- Фрагмент документа -
▬▬▬

Размышления о новом отношении ко времени и к истории, которое порождает фотографический медиум, сопровождались в его текстах 1920-х годов острой критикой биографического жанра как литературной моды, свидетельствующей о кризисе романа и историографии. В американский период анализ фотографии послужил, как мы видели, введением к большому труду Кракауэра о кинематографе, а затем и основным эпистемологическим паттерном незавершенной работы, которая должна была стать его продолжением, посвященным концепциям истории, ее предпосылкам и способам ее письма [30].
«Curriculum Vitae» был замыслом автобиографии в фотографиях? Если так, то в нем можно усмотреть скрещение двух линий рефлексии Кракауэра: осмысления автобиографии как легитимной формы «биографии общества» и утверждения структурного родства фотографического медиума и исторической материи [31]. И всё равно идея Кракауэра удивляет – ведь его так воодушевляла «экстерриториальность», символизируемая Нью-Йорком, и он всеми силами пытался уклониться от любой публичной «хронологической привязки» [32]. Решение выстроить фотографическую серию, которая четко зафиксировала бы его биографию в календарном времени и в географическом пространстве, кажется противоречащим отказу исследователя ассоциировать себя с чем бы то ни было, ставке на блуждающую пространственно-временную позицию, свойственной ему и как историку. Если только «Curriculum» не задумывался как посмертный альбом – грубый, неполный, фрагментарный физический след того, что осталось от жизни.
Конечно, мы никогда не узнаем, был ли этот проект отголоском идеи «мемуаров большого стиля», о которых Кракауэр заговаривал – не без скепсиса – в своей переписке с начала 1950-х годов [33]; была ли эта идея отброшена в пользу «Curriculum» по итогам размышлений Кракауэра о собственной историографической ценности фотографического медиума; планировала ли, наконец, завершить этот проект Элизабет Кракауэр, его вдова и автор большинства его снимков после женитьбы.
Так или иначе, архивные фотографии не складываются ни в сколько-нибудь полную картину личности Кракауэра, ни в хронику его жизни. Но уже тем, что они случайно до нас дошли, и самим своим несовершенством они отображают разрозненные эпизоды, словно выхваченные из череды сменявших друг друга на протяжении XX века фотографических практик: от студийной постановки до моментальной съемки, от хрупких стеклянных пластинок до полароидных карточек. Помочь разобраться в этом сыром материале могла бы, кажется, лишь та самая теория, которой доискивался Кракауэр. Гипотетическое и предварительное прочтение корпуса снимков, связанных с проектом «Curriculum Vitae», предлагает в конце настоящего сборника Мария Цинферт.

▬▬▬

- Исходные данные -
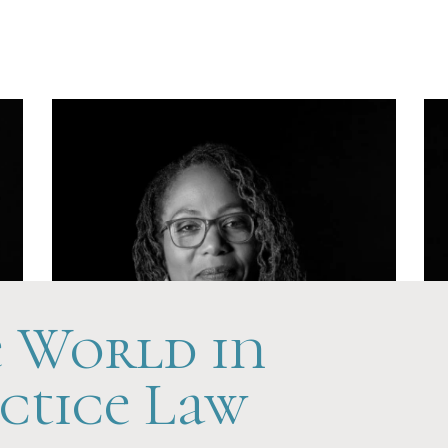
Hands-On
e World in
ctice Law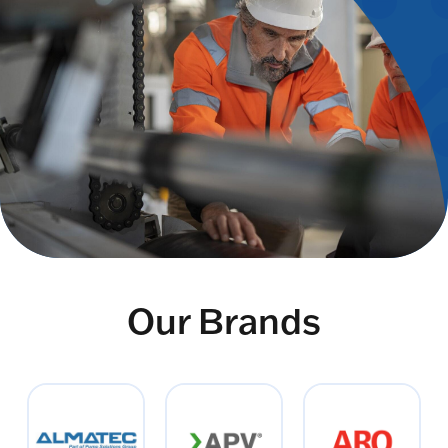
Our Brands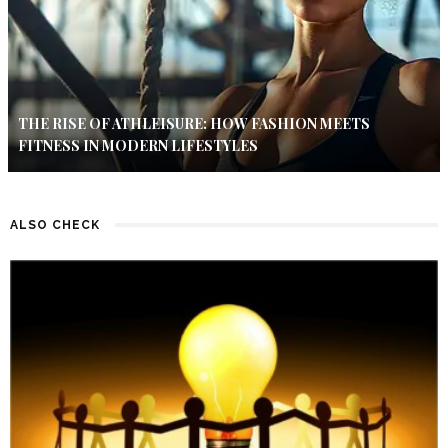
THE RISE OF ATHLEISURE: HOW FASHION MEETS
FITNESS IN MODERN LIFESTYLES
ALSO CHECK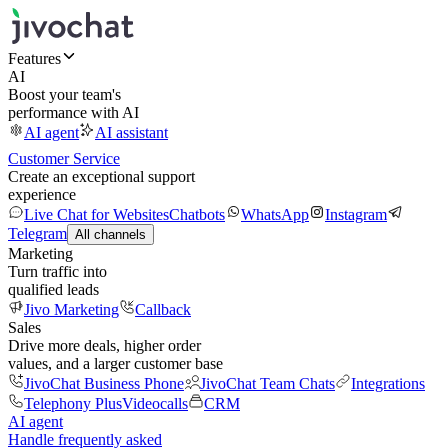
Features
AI
Boost your team's
performance with AI
AI agent
AI assistant
Customer Service
Create an exceptional support
experience
Live Chat for Websites
Chatbots
WhatsApp
Instagram
Telegram
All channels
Marketing
Turn traffic into
qualified leads
Jivo Marketing
Callback
Sales
Drive more deals, higher order
values, and a larger customer base
JivoChat Business Phone
JivoChat Team Chats
Integrations
Telephony Plus
Videocalls
CRM
AI agent
Handle frequently asked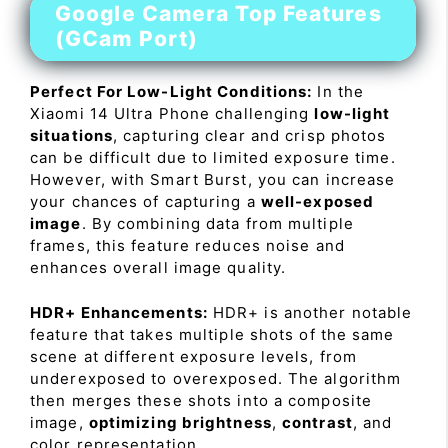
Google Camera Top Features
(GCam Port)
Perfect For Low-Light Conditions:
In the
Xiaomi 14 Ultra Phone challenging
low-light
situations
, capturing clear and crisp photos
can be difficult due to limited exposure time.
However, with Smart Burst, you can increase
your chances of capturing a
well-exposed
image
. By combining data from multiple
frames, this feature reduces noise and
enhances overall image quality.
HDR+ Enhancements:
HDR+ is another notable
feature that takes multiple shots of the same
scene at different exposure levels, from
underexposed to overexposed. The algorithm
then merges these shots into a composite
image,
optimizing brightness
,
contrast
, and
color representation.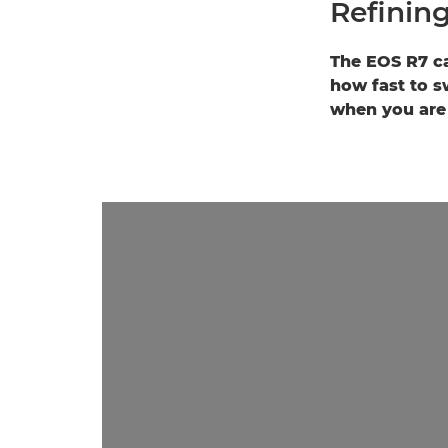
Refining
The EOS R7 ca
how fast to s
when you are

▬▬▬

- Что требуется -
Кем, согласно фрагменту документа, Элизабет Кракауэр приходилась Кракауэру?

- Результат -
Она была его вдовой и автором большинства его снимков после женитьбы.